When we pray, God speaks to us in three ways. But to understand these three ways, we need a reminder. Our relationship with God is based on faith. Faith gives us access to knowledge that goes beyond what we can perceive by our senses. By faith, for example, we know that Christ is truly present in the Eucharist, even though our senses only perceive the appearances of bread and wine. Whenever a Christian prays, the prayer takes place within this atmosphere of faith. When I address God in vocal prayer, I know that he is listening to me, even if I don’t feel his presence with my senses or emotions. When I praise him, ask things of him, adore him, thank him, tell him I am sorry… In all these expressions of prayer, I know by faith (not necessarily by my senses or my feelings) that God is listening, interested, and that he cares. If we try to understand Christian prayer outside of this atmosphere of faith, we will get nowhere.
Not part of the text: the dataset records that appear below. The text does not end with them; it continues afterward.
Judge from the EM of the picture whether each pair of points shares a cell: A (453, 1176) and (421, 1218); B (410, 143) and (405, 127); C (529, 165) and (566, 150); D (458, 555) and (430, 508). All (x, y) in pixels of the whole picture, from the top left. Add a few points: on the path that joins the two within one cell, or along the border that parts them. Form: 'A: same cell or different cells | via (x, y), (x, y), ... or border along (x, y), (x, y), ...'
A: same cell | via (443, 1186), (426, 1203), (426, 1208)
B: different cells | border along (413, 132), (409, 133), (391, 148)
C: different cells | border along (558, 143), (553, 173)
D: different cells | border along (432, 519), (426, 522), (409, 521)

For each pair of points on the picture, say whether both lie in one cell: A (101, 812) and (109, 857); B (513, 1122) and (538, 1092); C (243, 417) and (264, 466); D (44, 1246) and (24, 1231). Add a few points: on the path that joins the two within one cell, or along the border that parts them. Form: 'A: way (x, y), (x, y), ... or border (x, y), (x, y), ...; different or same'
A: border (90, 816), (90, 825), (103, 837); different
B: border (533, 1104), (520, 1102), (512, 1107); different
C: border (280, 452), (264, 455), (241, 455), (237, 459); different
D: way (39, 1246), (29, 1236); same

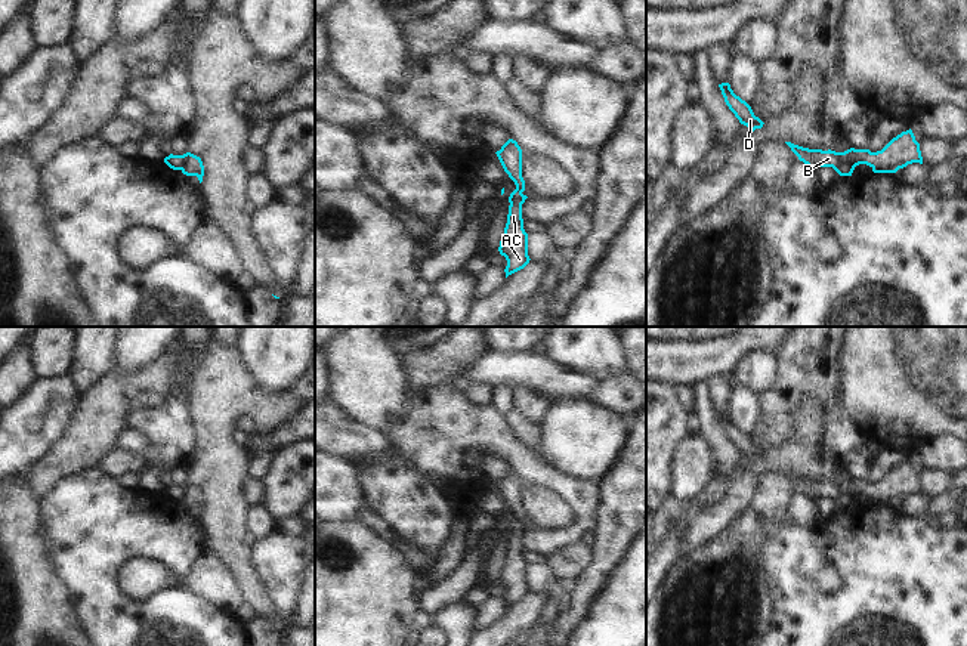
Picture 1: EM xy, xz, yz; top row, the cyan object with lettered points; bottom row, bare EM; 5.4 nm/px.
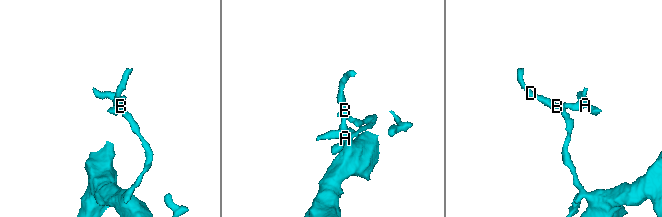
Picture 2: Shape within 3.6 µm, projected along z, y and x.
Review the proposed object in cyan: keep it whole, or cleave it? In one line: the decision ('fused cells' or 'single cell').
fused cells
Keeping that in mind, we can look briefly at the three ways God speaks to us in prayer.

The Gift of Consolation

In the first place, God can speak to us by giving us what spiritual writers call consolation. Through consolation, he touches the soul and allows it to be comforted and strengthened by a felt awareness of his love, his presence, his goodness, his power, his beauty…
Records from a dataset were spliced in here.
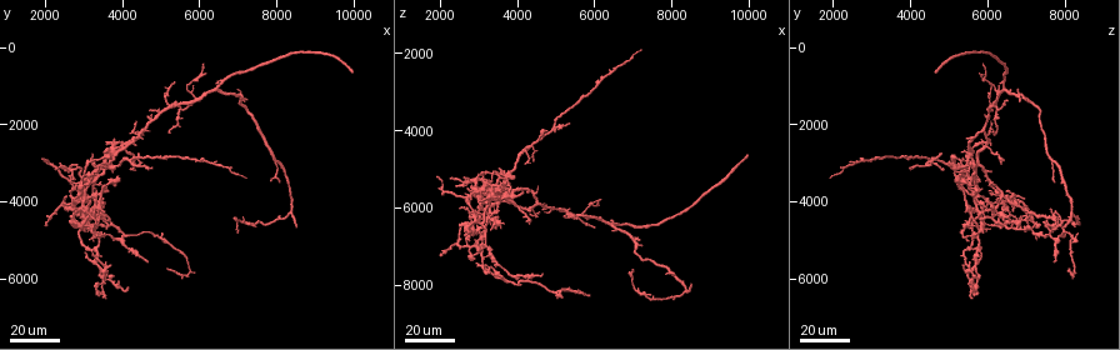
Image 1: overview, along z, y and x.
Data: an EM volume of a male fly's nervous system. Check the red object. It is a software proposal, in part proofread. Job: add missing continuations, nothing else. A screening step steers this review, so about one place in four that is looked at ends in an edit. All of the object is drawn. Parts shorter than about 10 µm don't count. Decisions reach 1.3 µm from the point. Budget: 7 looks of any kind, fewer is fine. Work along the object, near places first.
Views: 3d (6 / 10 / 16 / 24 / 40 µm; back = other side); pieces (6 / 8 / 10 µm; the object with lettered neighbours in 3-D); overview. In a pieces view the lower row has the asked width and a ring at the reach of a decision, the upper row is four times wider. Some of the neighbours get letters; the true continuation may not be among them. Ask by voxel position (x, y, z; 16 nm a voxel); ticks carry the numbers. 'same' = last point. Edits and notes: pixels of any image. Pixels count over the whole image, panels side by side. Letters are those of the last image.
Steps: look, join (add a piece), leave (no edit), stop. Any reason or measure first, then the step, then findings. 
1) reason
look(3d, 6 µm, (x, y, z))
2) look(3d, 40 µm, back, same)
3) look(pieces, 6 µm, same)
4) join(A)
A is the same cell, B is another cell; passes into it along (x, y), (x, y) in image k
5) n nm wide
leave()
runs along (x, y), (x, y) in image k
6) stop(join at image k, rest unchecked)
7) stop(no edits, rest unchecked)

tapers out
look(3d, 24 µm, (4250, 3200, 4900))

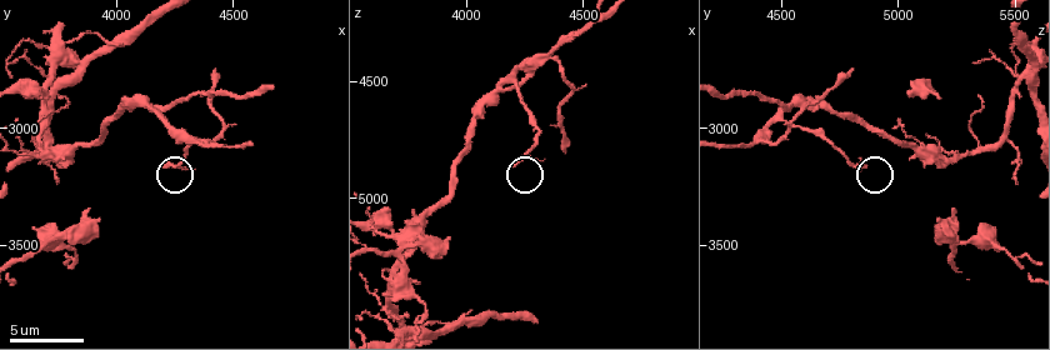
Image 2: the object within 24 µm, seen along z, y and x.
look(pieces, 8 µm, (4210, 3150, 4850))

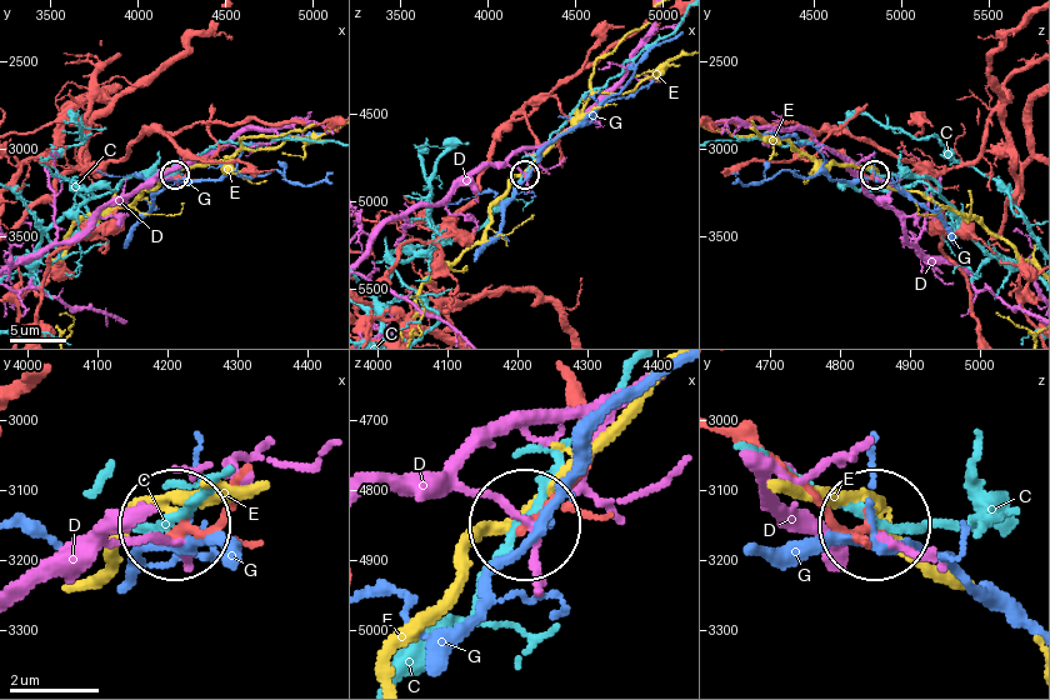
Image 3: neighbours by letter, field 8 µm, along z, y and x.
leave()
C, D, E and G are other cells; runs along (243, 479), (220, 511), (180, 523) in image 3; none of them fits

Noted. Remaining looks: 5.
tapers out
look(3d, 24 µm, (4350, 2600, 6050))

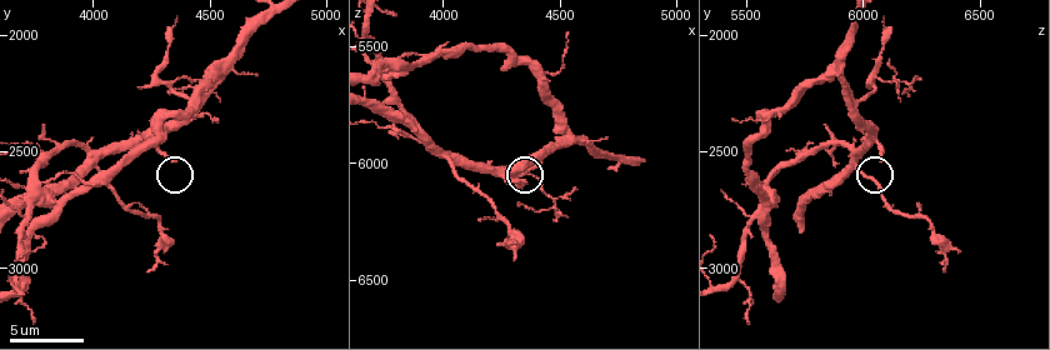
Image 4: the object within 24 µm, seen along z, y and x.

This consolation can flow directly from the meaning of the words of a vocal prayer. For instance, when I pray Blessed Cardinal Newman’s famous “Lead, Kindly Light..” prayer, God may boost my hope and my confidence, simply because the meaning of the words nourish and revitalize my awareness of God’s power and goodness.

The consolation can also flow from the reflection and pondering involved in mental prayer. As I read and reflect slowly, prayerfully on the parable of the Prodigal Son, for example, I can feel my soul being comforted by that picture of the Father embracing the repentant younger brother. That picture of God’s love comes to my mind, and gives me a renewed awareness of God’s mercy and his goodness: “God is so merciful!” I think to myself, and I feel the warmth of his mercy in my heart. That image and those ideas are mine, insofar as they arise in my mind, but they are from God, insofar as they arose in response to my consideration of God’s revelation, in an atmosphere of faith. Or, on another occasion, I could meditate on the same biblical passage and be moved to a deep experience of sorrow for my own sins: in the ungrateful rebellion of the Prodigal Son, I see an image of my own sins and rebellions, and I am repelled by them. Again, the idea of the ugliness of sin and the feeling of sorrow for my personal sins are my own ideas and feelings, but they are a response to God’s action in my mind as he guides my mind’s eye to perceive certain aspects of his truth while I listen to him speaking through his revealed Word in the Bible.

In any of these cases, my soul is touched anew, and thus nourished and consoled, by the truth of who God is for me, and who I am for him – a truth which God speaks to my soul. But the distinction between God’s speaking and my own ideas is not so clear as we would sometimes like. He actually speaks through the ideas that come as I turn my attention towards him in prayer. He speaks within my heart, within the words that form in my heart as I gaze at the Word.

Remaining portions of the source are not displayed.